Length of initial text: 9405
+-----------------------------------------------+
|               Analysis Results                |
+-----------------------------------------------+
| Length of original list              :   4968 |
| Number of unique tokens in original  :    269 |
| Length of compressed list            :   4373 |
| Number of unique tokens in compressed:    275 |
| Final compression ratio              : 0.120  |
| Length of vocabulary                 :    358 |
| Length of vocabulary                 :    358 |
| Total documents seen so far          :      0 |
| Total words seen so far              :      0 |
+-----------------------------------------------+
Length with new encoder: 4373
+-----------------------------------------------+
|               Analysis Results                |
+-----------------------------------------------+
| Length of original list              :   4968 |
| Number of unique tokens in original  :    269 |
| Length of compressed list            : 

As can be seen we able to compress the text by almost 70% with the trained version

## How the vocabulary is created

1. **Base Vocabulary from ASCII Characters**
- **Rationale**: The ASCII character set includes standard letters, digits, and symbols, providing a comprehensive foundation.
- **Implementation**: Start with all ASCII characters (values 32 to 126) to ensure basic textual elements are covered.

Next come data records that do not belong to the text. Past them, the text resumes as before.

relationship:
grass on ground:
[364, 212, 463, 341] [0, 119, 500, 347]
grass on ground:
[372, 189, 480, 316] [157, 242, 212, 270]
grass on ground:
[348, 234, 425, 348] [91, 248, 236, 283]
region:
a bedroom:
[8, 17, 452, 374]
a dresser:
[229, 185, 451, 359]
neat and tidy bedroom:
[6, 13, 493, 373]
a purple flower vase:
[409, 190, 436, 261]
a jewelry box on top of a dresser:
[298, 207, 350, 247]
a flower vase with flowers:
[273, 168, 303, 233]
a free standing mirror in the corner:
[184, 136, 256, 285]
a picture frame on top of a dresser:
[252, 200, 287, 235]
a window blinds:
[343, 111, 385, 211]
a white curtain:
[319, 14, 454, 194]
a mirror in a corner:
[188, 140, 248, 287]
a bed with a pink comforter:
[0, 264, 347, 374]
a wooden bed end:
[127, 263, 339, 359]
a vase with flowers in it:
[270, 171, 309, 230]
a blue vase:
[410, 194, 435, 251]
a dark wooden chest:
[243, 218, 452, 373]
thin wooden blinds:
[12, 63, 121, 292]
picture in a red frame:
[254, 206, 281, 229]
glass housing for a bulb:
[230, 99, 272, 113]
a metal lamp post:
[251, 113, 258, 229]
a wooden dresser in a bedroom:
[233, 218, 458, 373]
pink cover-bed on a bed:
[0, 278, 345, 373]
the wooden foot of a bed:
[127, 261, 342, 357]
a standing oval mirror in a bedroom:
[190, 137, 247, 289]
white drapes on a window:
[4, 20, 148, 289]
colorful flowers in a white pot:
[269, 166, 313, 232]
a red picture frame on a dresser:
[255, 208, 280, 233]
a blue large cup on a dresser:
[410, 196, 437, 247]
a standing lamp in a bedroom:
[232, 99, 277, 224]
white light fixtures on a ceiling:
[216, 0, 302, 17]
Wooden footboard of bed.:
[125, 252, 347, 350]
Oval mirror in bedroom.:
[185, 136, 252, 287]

2. **Handling Numbers, Dates, and Amounts**
- **Rationale**: These formatted entities are crucial for maintaining contextual meaning.
- **Implementation**: Extract and store numbers, dates, and amounts in a `MetaData` class during tokenization, preserving their whole units.

3. **Training on All Possible Strings**
- **Rationale**: A robust vocabulary should encompass all unique strings in the training data.
- **Implementation**: Analyze and iteratively merge frequent pairs in the training set to build a comprehensive BPE vocabulary.

4. **Specialized Tokens for Column Names**
- **Rationale**: Column names play a unique role and are important for understanding tabular data.
- **Implementation**: Add column names as unique tokens to directly recognize and preserve their significance.

### Future Considerations for BPE Vocabulary Creation
- **Frequency Analysis**: Perform token frequency analysis to refine the vocabulary, ensuring it remains representative.
- **Token Granularity**: Balance token granularity to capture nuances without overcomplicating the model.
- **Context Preservation**: Maintain the data's context and meaning, especially for specialized entities.